Wedbush also is embroiled in disputes over money with two stockbrokers in his Las Vegas office.
He ordered the pay of Beverley “Chik” Hylton and Pete Lappin withheld completely for about 10 days and partially thereafter, according to documents filed in a FINRA arbitration case.
According to Wedbush, both men had disputes with customers that led to formal complaints. He said their pay was docked under a company policy requiring brokers to share the cost of arbitration losses arising from complaints.
In Hylton’s case, a FINRA arbitration panel ordered the company to pay $100,000. He no longer works for Wedbush.
As for Lappin, internal company memos show his pay was docked even though the case is pending and no fines have been imposed.
Wedbush said Lappin will get his money back if the case is resolved with no fine against the company.
County targets home
When it comes to the Ladera Heights home, however, Wedbush doesn’t try to defend himself.

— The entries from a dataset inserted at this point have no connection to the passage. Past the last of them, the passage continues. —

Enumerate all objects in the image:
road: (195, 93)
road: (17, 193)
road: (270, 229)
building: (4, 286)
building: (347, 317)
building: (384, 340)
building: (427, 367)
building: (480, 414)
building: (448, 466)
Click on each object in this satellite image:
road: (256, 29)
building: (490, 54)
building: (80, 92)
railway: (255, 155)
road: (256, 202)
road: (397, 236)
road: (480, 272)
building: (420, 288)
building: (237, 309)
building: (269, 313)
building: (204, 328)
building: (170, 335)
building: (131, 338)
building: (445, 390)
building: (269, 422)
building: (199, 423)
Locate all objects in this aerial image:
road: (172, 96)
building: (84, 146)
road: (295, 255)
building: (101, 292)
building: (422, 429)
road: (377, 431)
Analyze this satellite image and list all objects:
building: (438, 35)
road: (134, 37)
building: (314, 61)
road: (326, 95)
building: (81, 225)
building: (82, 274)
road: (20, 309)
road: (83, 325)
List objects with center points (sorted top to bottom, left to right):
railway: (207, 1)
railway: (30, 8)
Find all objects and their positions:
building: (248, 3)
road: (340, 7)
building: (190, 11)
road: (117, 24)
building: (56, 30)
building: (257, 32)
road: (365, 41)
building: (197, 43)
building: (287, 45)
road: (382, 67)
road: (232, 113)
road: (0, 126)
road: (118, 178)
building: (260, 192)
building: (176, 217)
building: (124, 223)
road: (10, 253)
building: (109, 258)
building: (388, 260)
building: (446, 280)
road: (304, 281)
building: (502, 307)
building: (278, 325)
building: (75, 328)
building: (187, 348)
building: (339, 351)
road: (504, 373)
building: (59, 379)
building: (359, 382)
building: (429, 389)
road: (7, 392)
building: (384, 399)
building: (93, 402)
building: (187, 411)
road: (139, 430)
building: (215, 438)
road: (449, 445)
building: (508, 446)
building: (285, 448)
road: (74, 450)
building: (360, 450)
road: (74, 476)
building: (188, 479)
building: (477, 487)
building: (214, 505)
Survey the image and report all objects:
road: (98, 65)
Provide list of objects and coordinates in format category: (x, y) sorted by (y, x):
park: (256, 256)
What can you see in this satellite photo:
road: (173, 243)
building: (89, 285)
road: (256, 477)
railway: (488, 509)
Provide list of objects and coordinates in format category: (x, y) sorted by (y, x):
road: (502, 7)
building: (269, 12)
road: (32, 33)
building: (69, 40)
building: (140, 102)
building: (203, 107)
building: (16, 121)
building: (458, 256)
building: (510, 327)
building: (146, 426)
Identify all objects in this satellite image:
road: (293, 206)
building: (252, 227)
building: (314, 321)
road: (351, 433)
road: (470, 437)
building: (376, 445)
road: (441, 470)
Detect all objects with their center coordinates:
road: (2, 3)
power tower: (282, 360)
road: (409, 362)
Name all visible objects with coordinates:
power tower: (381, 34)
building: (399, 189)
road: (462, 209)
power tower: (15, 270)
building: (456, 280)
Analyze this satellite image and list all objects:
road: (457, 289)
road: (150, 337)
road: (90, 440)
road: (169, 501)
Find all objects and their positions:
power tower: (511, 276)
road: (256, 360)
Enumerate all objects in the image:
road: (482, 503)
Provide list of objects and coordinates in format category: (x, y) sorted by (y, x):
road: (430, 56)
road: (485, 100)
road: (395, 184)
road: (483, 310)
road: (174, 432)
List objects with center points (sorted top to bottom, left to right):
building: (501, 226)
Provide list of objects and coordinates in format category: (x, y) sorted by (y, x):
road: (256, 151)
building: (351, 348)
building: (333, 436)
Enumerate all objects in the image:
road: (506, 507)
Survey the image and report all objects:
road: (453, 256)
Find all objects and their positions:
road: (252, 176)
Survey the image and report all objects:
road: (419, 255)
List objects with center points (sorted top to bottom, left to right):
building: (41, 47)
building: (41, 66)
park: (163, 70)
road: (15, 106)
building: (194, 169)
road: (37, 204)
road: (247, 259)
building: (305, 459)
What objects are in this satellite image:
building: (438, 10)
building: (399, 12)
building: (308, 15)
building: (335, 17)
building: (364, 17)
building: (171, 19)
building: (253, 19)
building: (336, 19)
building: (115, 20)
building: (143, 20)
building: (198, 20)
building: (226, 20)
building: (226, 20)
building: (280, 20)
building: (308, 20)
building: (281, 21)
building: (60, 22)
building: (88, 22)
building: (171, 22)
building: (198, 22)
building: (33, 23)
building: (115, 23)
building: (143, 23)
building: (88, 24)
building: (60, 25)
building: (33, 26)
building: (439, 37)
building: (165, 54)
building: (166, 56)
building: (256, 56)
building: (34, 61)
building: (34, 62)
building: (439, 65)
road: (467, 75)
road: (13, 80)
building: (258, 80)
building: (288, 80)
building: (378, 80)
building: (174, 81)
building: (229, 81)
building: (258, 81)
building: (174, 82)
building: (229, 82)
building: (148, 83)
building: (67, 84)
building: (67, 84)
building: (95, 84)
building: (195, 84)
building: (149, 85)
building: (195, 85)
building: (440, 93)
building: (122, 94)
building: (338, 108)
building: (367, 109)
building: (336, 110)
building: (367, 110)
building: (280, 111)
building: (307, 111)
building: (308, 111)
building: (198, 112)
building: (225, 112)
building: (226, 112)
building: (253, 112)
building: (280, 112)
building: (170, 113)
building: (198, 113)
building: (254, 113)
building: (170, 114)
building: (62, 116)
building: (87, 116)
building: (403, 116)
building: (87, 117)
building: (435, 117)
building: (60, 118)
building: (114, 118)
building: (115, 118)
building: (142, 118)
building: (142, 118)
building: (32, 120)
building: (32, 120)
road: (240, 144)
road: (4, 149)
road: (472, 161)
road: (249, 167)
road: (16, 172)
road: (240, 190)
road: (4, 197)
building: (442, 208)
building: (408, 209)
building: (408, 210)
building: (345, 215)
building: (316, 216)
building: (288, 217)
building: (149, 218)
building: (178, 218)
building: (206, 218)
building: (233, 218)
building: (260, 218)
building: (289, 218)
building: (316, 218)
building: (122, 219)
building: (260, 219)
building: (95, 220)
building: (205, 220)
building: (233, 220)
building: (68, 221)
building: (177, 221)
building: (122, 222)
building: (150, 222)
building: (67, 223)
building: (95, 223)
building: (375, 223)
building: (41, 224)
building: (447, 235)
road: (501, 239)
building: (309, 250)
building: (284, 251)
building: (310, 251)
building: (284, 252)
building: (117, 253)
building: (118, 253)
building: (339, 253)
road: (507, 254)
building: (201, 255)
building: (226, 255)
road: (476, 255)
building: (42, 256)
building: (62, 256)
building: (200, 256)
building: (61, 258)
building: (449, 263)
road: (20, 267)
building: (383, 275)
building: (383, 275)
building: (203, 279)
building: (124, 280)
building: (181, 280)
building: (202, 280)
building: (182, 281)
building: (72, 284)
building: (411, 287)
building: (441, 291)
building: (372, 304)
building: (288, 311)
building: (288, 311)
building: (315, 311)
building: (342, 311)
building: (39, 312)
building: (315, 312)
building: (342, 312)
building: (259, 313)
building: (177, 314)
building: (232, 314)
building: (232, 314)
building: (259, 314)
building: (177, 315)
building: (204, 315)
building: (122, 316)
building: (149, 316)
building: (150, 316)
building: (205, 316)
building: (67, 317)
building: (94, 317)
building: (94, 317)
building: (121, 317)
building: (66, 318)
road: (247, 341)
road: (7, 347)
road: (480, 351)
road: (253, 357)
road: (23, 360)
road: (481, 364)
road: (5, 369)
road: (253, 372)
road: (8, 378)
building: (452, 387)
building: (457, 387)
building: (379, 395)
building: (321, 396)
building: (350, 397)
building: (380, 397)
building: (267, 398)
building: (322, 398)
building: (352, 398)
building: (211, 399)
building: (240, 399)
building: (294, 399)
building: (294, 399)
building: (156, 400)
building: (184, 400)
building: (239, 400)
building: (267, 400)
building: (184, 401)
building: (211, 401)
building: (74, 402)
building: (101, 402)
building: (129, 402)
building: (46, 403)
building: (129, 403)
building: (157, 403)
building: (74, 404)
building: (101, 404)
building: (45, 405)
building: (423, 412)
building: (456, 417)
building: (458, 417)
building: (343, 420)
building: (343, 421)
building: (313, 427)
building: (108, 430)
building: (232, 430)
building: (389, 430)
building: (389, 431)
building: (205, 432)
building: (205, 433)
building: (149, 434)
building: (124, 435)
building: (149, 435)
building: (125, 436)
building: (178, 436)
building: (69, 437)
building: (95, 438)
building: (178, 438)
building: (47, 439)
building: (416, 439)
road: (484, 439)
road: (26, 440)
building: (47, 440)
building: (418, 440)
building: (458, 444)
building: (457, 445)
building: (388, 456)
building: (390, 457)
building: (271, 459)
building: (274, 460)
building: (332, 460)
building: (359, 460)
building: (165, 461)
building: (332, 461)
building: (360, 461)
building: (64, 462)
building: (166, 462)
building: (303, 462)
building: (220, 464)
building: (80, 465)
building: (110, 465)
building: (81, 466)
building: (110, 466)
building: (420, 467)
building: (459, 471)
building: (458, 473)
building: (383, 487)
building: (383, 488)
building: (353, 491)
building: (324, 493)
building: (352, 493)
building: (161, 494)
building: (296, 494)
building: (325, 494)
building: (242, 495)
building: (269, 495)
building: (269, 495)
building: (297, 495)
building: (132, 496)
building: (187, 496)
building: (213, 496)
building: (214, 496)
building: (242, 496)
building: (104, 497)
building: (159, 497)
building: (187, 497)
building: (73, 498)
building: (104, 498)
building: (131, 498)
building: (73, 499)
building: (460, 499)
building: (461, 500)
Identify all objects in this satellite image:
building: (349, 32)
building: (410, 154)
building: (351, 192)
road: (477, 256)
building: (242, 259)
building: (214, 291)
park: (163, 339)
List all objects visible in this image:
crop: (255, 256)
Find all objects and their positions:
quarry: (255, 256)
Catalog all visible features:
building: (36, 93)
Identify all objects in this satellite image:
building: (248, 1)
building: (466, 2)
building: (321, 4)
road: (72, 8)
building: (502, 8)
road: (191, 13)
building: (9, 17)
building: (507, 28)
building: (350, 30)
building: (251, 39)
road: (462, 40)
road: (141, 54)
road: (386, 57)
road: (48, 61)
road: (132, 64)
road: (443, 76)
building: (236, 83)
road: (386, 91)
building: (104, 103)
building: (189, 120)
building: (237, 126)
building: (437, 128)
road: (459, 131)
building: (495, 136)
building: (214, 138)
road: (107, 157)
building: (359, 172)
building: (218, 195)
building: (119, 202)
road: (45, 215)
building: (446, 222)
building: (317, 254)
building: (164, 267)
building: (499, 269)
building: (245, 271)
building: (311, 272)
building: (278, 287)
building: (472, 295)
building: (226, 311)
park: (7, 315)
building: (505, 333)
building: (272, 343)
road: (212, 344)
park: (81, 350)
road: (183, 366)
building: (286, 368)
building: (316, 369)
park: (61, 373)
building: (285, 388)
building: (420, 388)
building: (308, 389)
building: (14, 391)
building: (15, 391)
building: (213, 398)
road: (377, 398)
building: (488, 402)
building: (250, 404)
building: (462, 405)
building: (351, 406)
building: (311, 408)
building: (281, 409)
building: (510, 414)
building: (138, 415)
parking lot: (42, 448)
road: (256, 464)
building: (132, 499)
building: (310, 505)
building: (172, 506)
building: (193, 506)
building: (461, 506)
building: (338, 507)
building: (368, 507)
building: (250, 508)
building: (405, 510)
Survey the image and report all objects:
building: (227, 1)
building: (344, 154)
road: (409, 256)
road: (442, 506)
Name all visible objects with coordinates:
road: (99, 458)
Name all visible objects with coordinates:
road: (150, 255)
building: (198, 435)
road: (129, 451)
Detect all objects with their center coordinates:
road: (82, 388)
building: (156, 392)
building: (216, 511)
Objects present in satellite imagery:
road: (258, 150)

The 3,400-square-foot house was the family’s main residence for years. Wedbush’s principal home now is in Rancho Santa Fe, but he spends several nights a week at the Ladera Heights property.
“It looks like a tear-down,” said Maggie Southern, who lives across the street. “Everybody’s incensed.”
Los Angeles County sued Wedbush in September, asking a Superior Court judge to order Wedbush to fix his dilapidated roof. The complaint said county building inspectors documented the roof’s rotting shingles and a beehive as far back as 2007, and that Wedbush ignored repeated orders to make repairs.
Wedbush said he took steps to fix the roof but stopped because the house has extensive mold, which he blamed on hillside drainage problems.
“I’ve had to live in that place, and I’ve got some potential infections from the mold,” Wedbush said. “My wife won’t even enter the house. We’ve suffered.”
He said he probably would demolish the house and buy another one nearby.
“It’s embarrassing,” he said. “It’s very tough for me. A person of my business responsibilities, to find themselves in that kind of a situation … “
Los Angeles Times reporter Tom Petruno contributed to this report.